◆ **Exercise details**
Of the lines listed below, return exactly those that run from the line containing "پلی پروپیلن نساجی PYI220" through the line containing "پلی اتیلن ترفتالات بطری BG825", both included.

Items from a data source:
□ □ □ □ □
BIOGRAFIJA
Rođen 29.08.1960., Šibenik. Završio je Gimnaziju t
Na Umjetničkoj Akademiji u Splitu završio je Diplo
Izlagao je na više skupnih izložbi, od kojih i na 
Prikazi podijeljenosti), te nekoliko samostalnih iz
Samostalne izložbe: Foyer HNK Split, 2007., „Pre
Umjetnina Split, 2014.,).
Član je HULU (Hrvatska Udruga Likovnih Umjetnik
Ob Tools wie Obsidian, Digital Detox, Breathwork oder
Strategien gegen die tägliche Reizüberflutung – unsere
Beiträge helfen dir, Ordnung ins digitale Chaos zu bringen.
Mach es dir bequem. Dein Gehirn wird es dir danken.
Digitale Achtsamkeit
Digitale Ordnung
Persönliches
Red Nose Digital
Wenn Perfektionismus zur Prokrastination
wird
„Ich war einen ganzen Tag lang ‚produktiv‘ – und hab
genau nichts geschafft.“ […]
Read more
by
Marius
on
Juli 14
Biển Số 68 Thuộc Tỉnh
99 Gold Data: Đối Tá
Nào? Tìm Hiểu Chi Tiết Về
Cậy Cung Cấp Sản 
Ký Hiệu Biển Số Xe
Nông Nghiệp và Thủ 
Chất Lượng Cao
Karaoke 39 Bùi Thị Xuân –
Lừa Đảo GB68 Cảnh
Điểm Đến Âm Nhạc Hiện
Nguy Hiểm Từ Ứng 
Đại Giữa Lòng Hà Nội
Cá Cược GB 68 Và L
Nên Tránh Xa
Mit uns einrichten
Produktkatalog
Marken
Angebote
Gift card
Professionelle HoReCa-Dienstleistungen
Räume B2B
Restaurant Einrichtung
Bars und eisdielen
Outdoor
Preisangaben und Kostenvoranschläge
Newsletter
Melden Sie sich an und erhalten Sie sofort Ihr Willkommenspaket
□ □ □ □ □
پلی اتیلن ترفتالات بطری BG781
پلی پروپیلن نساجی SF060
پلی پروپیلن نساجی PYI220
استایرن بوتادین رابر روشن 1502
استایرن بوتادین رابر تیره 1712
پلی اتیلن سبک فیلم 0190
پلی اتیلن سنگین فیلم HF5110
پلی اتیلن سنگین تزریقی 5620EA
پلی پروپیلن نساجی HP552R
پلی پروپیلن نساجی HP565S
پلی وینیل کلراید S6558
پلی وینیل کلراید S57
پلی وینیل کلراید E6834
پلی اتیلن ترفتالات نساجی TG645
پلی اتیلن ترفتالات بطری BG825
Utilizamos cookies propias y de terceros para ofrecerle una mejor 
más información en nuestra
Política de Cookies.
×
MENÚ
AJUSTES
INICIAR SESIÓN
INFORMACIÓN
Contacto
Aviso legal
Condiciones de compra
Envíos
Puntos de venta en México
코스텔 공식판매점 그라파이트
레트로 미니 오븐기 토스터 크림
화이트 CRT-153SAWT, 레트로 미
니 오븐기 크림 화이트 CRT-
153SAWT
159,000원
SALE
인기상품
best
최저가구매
□ □ □ □ □
◆ **Task result**
پلی پروپیلن نساجی PYI220
استایرن بوتادین رابر روشن 1502
استایرن بوتادین رابر تیره 1712
پلی اتیلن سبک فیلم 0190
پلی اتیلن سنگین فیلم HF5110
پلی اتیلن سنگین تزریقی 5620EA
پلی پروپیلن نساجی HP552R
پلی پروپیلن نساجی HP565S
پلی وینیل کلراید S6558
پلی وینیل کلراید S57
پلی وینیل کلراید E6834
پلی اتیلن ترفتالات نساجی TG645
پلی اتیلن ترفتالات بطری BG825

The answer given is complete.